Dataset extract:
^^^^
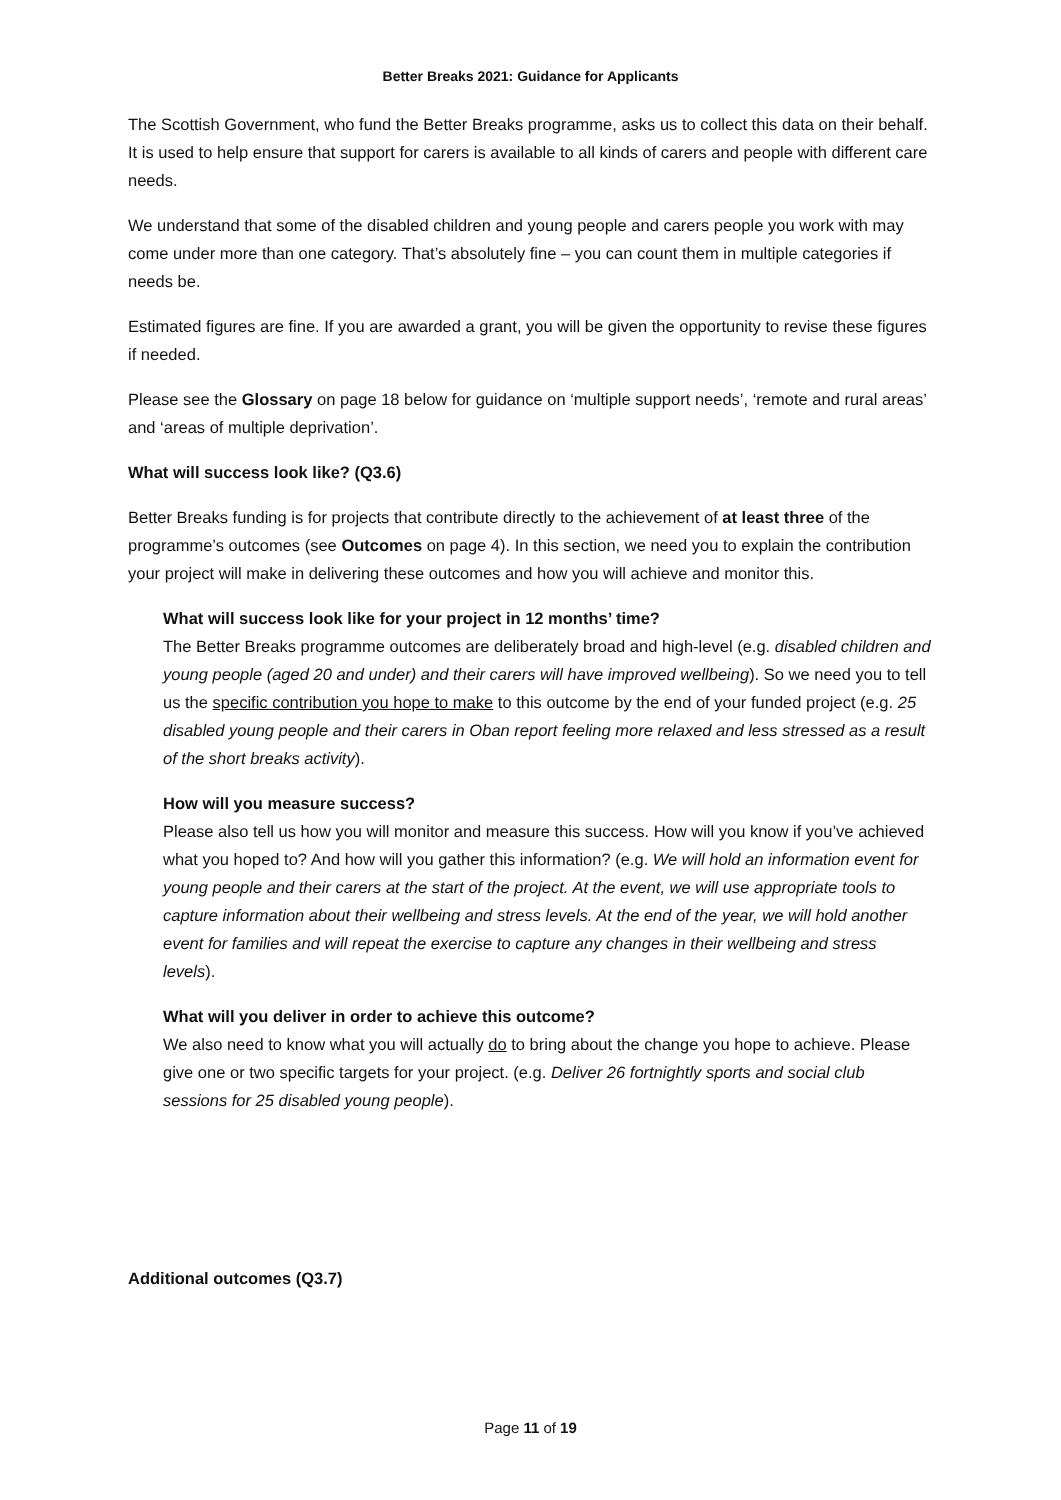Better Breaks 2021: Guidance for Applicants
The Scottish Government, who fund the Better Breaks programme, asks us to collect this data on their behalf. It is used to help ensure that support for carers is available to all kinds of carers and people with different care needs.
We understand that some of the disabled children and young people and carers people you work with may come under more than one category. That’s absolutely fine – you can count them in multiple categories if needs be.
Estimated figures are fine. If you are awarded a grant, you will be given the opportunity to revise these figures if needed.
Please see the Glossary on page 18 below for guidance on ‘multiple support needs’, ‘remote and rural areas’ and ‘areas of multiple deprivation’.
What will success look like? (Q3.6)
Better Breaks funding is for projects that contribute directly to the achievement of at least three of the programme’s outcomes (see Outcomes on page 4). In this section, we need you to explain the contribution your project will make in delivering these outcomes and how you will achieve and monitor this.
What will success look like for your project in 12 months’ time?
The Better Breaks programme outcomes are deliberately broad and high-level (e.g. disabled children and young people (aged 20 and under) and their carers will have improved wellbeing). So we need you to tell us the specific contribution you hope to make to this outcome by the end of your funded project (e.g. 25 disabled young people and their carers in Oban report feeling more relaxed and less stressed as a result of the short breaks activity).
How will you measure success?
Please also tell us how you will monitor and measure this success. How will you know if you’ve achieved what you hoped to? And how will you gather this information? (e.g. We will hold an information event for young people and their carers at the start of the project. At the event, we will use appropriate tools to capture information about their wellbeing and stress levels. At the end of the year, we will hold another event for families and will repeat the exercise to capture any changes in their wellbeing and stress levels).
What will you deliver in order to achieve this outcome?
We also need to know what you will actually do to bring about the change you hope to achieve. Please give one or two specific targets for your project. (e.g. Deliver 26 fortnightly sports and social club sessions for 25 disabled young people).
Additional outcomes (Q3.7)
Page 11 of 19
^^^^
Assignment: Which lines of the data include "success"? Copy each of them.

Exercise answer:
What will success look like? (Q3.6)
What will success look like for your project in 12 months’ time?
How will you measure success?
Please also tell us how you will monitor and measure this success. How will you know if you’ve achieved what you hoped to? And how will you gather this information? (e.g. We will hold an information event for young people and their carers at the start of the project. At the event, we will use appropriate tools to capture information about their wellbeing and stress levels. At the end of the year, we will hold another event for families and will repeat the exercise to capture any changes in their wellbeing and stress levels).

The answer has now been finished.